Since then, I’ve given even more thought to how a healthy (or healthy enough) marriage or long-term relationship changes you. What does a person gain from the experience of commitment? How does growing together as a couple change you for the better?
Why do you look forward to coming in the back door after a long day, and hearing your other half puttering around the kitchen? What causes you to stick around as someone else makes mistakes or hurts your feelings? What keeps us from moving on to a newer model — someone with whom you could (or think you might) recreate that physical lust/love of so long ago?
Here are seven answers to those questions…
Watching someone else live their life, very differently than you, expands you as a person.
There’s a widespread belief that dogs and their owners start to look like each other; what happens with your human companion? Is there something similar that happens with couples?

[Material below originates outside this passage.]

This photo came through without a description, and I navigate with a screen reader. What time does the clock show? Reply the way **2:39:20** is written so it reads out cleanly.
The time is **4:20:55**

Not necessarily in physical appearance, although that can happen, but in how you experience life. Understanding the ways each one of you may look at the world, you can realize that your perceptions are just that. Perceptions. And that your partner’s perceptions might be vastly different than yours from time to time.

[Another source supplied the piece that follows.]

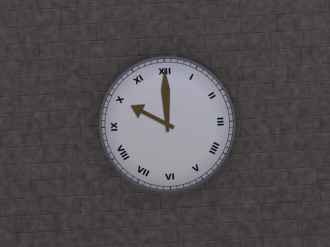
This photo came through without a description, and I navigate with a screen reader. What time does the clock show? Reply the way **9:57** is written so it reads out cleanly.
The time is **10:00**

If you don’t spend time fighting about who’s right and who’s wrong about how things are perceived, this is an opportunity to grow as individuals and as a couple.
Seeing someone else falter, make mistakes, or downright fail can lead to compassion.
You watch him lose his job and become depressed. You watch her work way too hard and burnout. Or you observe each other trying to parent — the toughest job of all.
Maybe you would’ve judged in the past, but you’re not as likely to any more after spent years together. Instead, you support them getting back and getting back on track. It’s not that we can’t see our partner’s weaknesses, but in a healthy partnership, we come to understand them.
You can experience true trust.
There’s a scene in “On Golden Pond” when Katherine Hepburn, usually quite understanding of her daughter Jane Fonda’s barrage of complaints about her father, slaps her suddenly in the middle of her calling him an SOB. She states flatly, “That old son of a bitch happens to be my husband.”
When you’re in a long-term relationship, you can have a deep sense of allegiance to your partner, and you hopefully feel that this is reciprocated. This bond can provide you with a true feeling of trusting, and being trusted which can be a very grounding experience.
Having a daily touchstone lends a sense of security.
Someone knows where you are, what you’re doing with your day. Even though it may be pseudo-security, or a false sense of control, it’s still often helpful emotionally. If you got into trouble, they’d be there. You’re loved, you’re missed, you’re valued, you’re cared for, you’re a part of a team.
Sadly, this is often the reason why people stay unhappily married. They’re scared to be by themselves and having to deal with the hardships that are the result of not having that sense of security.
Compromise helps you stay open and giving.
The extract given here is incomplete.